大部屋(タコ部屋)、当たり前だけれど自分とは違う動き、考え方、ようするに様々な人がいる。堂々と私の方にお尻を向け、屁をこく隣のベッドのおババ(と言ってもこのお方は90歳を過ぎていらっしゃったが)、毎日フルメイクで過ごしているネーちゃん(病院で患者が化粧とか意味不明)、結婚してすぐにSLEと診断されたらしく、泣いてばかりいる面倒臭い女。土日になると家族が押し寄せてきて大部屋内で騒ぐバカ一族(これは本当にバカ)。
駒込病院の時は私がタコ部屋を嫌い、朝から晩まで勝手に外出していたから気にならなかったのだろう。一方患者管理ガチガチの女子医大に転院してからは外出は許可がない限り難しく、逃げ場がないので大部屋の人たちのクセとか性格とか、ご飯の食べ方歯の磨き方すら気にして過ごすしかなかった。

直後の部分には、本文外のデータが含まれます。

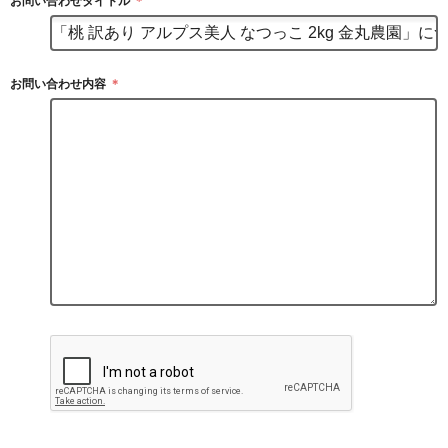
お問い合わせタイトル
＊
お問い合わせ内容
＊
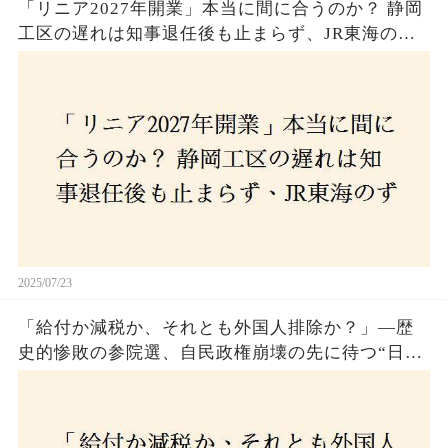
「リニア2027年開業」本当に間に合うのか？ 静岡
工区の遅れは知事退任後も止まらず、JR東海のず
さんな計画とは？
2025/07/23
「給付か減税か、それとも外国人排除か？」―歴
史的惨敗の参院選、自民政権崩壊の先に待つ“日本
経済の自滅シナリオ”とは？なぜ国民は『痛み』を
選び続けるのか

ところで私は全身性エリテマトーデスと言っても、病気が悪化する時には色々な箇所に症状が出るわけではなく、毎回同じ場所が悪くなる。ざっくりした言い方をすれば、主に神経症状だ。それに関連して髄膜炎をほぼ毎回起こす。
この髄膜炎を調べる時に、腰椎穿刺(ルンバール)という方法で髄液をとる。
具体的にはベッドに横になって医者に半ケツを出し、医者が腰に長い針を刺して髄液を採取するのだけれど、これが私にとっては恐怖でしかない。後ろ向きにさせられているわけだから、医者がどういう動きをしているのかというのが分かりにくい。それからルンバールが下手くそな医者に当たると、穿刺中に神経痛(ビリビリした電気のような痛み)が走り、これがいつ起こるか分からないため、半ばお化け屋敷のような気持ちで終わりを待たなければいけない。だから電撃痛を起こさない医者は良い医者できる医者という風に私は今でも解釈している。
さて、ある入院時私はルンバールをやることになる(入院時は毎回やっている気もするが)。大学病院にありがちな、頼りなげな若い医師が担当。後ろからの攻撃なので、声掛けはされるけれど相手の動きが読めない。

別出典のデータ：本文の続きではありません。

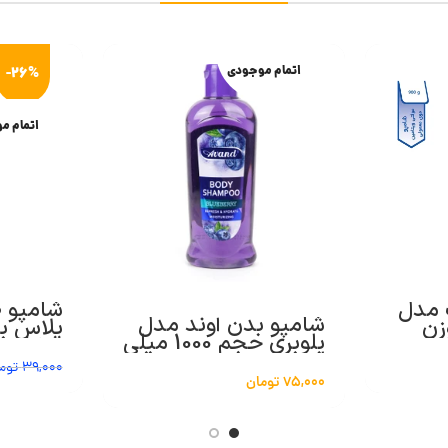
اتمام موجودی
-26%
اتمام م
 مدل
شامپو 
شامپو بدن آوند مدل
Multiv وزن
پلاس ب
بلوبری حجم 1000 میلی
خشک 400 گرم
لیتر
39,000
توم
75,000
تومان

今でこそ泣いたりしないが、当時病気になりたての20代半ばの私はルンバールの経験が浅いというのもあり、恐怖にまみれて号泣してしまった。大部屋の中にある自分のベッドについている薄ピンクのカーテンを閉め、中は見えないようにされてはいるが、私の泣き声とナースがなだめる声、医者の淡々とした声は部屋中に響き渡っていたことは想像できる。
突然カーテンがシャーっと開いた。
「大丈夫?」
例の土日になると一族を大部屋に呼んで大騒ぎする女が、興味津々目をくるくるとさせながら、覗いているのだ。
この時から私は「大部屋なんて絶対入らない」と決めた。半ケツを見られたから恥ずかしかった、そうではない。そんな人と寝食共にできるかよという、拒絶という強い感情。

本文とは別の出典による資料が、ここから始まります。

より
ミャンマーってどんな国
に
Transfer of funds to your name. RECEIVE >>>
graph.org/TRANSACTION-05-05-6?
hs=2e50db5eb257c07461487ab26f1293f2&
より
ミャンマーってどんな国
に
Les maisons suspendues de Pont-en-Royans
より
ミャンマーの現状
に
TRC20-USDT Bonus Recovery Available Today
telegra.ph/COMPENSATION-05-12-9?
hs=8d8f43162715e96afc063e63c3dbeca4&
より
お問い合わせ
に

わがままなのかもしれない。けれど入院中というのはただでさえ心身共に弱っているものだ。そこのわずかな陣地を荒らしてくるような行為を平気でやってくる人と入院生活を一緒に送りたくなどない。
我慢しろと?それは入院したことのない人が言うセリフだろう。まあ入院生活に限らないけれど、相手との距離を適度に取れない人と至近距離で暮らすのはゴメンだ。